By contrast, parents go into MySpace very new to this phenomena, maybe searching for a child's high school or just randomly clicking profiles. Quickly overwhelmed by the vulnerability that goes with exposing oneself in such a massive public space, we might develop a sudden urge to head for the exit — and insist that our kids do the same.

But kids rarely use MySpace that way; they don't wander aimlessly, for the most part. When they've finished checking and updating their own profiles, they usually check their friends' profiles. "If they're really, really, really bored, maybe they'll start random searching," says Boyd. But teens don't search the way adults do, in a sweeping, random, out-of-the-blue fashion. Kids first search for people with shared interests, via their friends' profiles and friends lists, and then search their friends' friends lists and out through the concentric circles as time allows.

Acting Up In Public

MySpace reminds us of (and we're dating ourselves here) of Arnold's — everybody's favorite burger joint in the TV show "Happy Days."

Arnold's is where Richie, Joanie, the Fonz, and everyone else who mattered ate, chatted, flirted and exhibited plenty of youthful sexuality — tempered, of course, by the mores of a sitcom set in the '50s. Although some adults were usually in the restaurant, they were back in a corner minding their own business (and maybe rolling their eyeballs). No one else existed when the teen "owners" of that space occupied it. This naturally egocentric, nothing-else-exists teenage approach lives on in the 21st century — the age of exposure. But now, many people are watching teens behave as though nothing else exists. It's a contradiction, and a very interesting one: Consciously, today's teenagers seem to think that no one is out there watching, but at the subconscious level, they put on a lot of performances for that nonaudience.
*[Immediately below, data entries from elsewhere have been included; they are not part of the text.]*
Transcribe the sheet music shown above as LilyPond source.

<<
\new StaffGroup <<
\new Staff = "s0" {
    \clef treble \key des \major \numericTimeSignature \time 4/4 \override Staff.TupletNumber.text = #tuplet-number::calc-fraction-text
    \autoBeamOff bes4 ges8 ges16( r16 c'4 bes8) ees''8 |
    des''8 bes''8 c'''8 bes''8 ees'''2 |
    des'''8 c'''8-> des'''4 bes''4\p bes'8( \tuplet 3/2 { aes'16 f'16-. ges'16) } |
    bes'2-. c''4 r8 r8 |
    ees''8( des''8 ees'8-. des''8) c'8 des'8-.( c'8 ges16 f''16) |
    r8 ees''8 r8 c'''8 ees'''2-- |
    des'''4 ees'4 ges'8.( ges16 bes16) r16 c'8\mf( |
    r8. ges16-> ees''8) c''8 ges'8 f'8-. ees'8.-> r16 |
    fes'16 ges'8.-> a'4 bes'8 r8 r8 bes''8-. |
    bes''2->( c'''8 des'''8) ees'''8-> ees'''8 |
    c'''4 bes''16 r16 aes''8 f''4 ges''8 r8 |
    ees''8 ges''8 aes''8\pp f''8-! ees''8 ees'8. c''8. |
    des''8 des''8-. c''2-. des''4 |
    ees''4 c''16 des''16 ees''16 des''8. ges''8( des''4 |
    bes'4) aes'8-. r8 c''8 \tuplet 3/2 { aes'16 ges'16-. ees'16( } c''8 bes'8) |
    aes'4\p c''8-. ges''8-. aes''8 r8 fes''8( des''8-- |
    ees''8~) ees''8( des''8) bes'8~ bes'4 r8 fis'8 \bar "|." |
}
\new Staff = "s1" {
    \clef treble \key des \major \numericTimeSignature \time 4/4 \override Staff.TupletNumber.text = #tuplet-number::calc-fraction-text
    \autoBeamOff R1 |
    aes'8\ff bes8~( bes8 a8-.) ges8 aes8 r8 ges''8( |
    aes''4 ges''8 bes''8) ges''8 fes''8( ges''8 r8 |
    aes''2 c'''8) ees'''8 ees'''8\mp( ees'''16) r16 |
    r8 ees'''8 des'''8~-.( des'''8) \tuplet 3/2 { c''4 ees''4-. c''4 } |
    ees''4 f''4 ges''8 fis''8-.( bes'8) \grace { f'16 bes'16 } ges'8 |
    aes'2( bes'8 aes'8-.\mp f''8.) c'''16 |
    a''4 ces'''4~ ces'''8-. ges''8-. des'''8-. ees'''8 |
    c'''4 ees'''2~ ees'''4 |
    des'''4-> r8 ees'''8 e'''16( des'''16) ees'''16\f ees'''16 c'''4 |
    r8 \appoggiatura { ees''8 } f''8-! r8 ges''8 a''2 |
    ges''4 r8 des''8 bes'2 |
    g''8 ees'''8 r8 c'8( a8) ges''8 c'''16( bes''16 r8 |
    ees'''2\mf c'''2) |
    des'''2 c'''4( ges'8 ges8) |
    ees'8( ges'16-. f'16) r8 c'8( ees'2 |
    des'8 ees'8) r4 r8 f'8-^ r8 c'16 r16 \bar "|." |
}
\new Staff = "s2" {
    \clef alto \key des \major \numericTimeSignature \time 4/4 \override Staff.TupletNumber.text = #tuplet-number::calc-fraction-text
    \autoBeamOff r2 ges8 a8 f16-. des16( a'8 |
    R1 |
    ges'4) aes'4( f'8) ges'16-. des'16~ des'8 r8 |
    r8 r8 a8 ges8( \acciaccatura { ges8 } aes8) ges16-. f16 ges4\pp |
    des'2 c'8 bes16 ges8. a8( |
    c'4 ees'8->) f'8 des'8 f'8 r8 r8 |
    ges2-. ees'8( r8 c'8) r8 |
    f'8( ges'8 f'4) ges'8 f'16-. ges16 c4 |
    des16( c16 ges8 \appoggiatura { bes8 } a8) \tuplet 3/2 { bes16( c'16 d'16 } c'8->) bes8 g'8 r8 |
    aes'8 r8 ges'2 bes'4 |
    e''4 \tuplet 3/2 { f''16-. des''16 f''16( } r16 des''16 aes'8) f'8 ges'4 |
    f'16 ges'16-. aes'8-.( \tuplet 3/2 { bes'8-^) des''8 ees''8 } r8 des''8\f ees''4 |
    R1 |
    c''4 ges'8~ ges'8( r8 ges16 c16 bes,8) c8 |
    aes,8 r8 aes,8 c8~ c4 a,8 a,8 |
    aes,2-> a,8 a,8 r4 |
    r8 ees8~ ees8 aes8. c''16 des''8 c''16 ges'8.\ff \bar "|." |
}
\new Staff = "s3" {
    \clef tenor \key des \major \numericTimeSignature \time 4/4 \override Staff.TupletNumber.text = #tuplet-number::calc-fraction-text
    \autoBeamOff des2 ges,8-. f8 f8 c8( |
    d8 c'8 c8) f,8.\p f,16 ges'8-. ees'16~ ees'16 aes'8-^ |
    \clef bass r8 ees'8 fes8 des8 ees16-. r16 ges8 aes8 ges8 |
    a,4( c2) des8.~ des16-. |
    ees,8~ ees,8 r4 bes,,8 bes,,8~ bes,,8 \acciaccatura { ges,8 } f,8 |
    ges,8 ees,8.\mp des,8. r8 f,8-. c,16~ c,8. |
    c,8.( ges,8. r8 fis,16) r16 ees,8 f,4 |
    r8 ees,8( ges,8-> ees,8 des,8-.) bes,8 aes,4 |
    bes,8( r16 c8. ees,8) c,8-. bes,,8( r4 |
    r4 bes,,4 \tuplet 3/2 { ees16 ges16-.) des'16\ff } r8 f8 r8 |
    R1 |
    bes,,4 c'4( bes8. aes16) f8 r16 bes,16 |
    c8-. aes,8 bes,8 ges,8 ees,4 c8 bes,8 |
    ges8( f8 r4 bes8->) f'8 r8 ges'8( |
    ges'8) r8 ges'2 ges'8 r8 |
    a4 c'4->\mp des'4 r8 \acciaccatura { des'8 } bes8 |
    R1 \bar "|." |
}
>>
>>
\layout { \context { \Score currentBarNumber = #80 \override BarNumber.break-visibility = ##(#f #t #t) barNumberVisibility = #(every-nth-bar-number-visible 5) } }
The More Things Change, The More They Stay The Same

A few generations ago, parents fretted over the jitterbug. In the '50s, parents worried about the sexually charged influence of rock 'n' roll. Parents in the '60s worried that experimentation with marijuana would lead their kids into lives of depravity, but somehow, those kids — the Baby Boomers — not only survived, but also managed to grow up to run companies, universities, media empires, and the country itself.

We're not being cavalier. We're just saying that social networking is today's fear of choice. But as in every generation, despite a few casualties, the vast majority of these "users" of a different sort are not being harmed even emotionally, much less physically.

We suspect that today's young people will survive this new "threat." In fact, we're confident that the positive aspects of social networking far outweigh the dangers, and based on what we now see among high-school and college students, it's clear to us that the vast majority of kids using these sites will be just fine.

And they'll be in even better shape if they consider one important caveat: If teenagers are still in denial about the social networks being their own space, they need to come out of denial. Increasingly, college admissions offices, prospective employers, and other people whom they want to impress are searching MySpace and other such sites — not just general Web search engines — for information about them.

What young people put in their profiles and blogs can not only be found by people other than their friends, they can be printed out and filed online and on hard drives, passed along in e-mails and instant messages, and copied and shared on file-sharing networks or third-party Web sites (more about this in Chapter 5). Social networkers soon will soon need spin-doctor skills as they negotiate this "superpublic" cyberspace.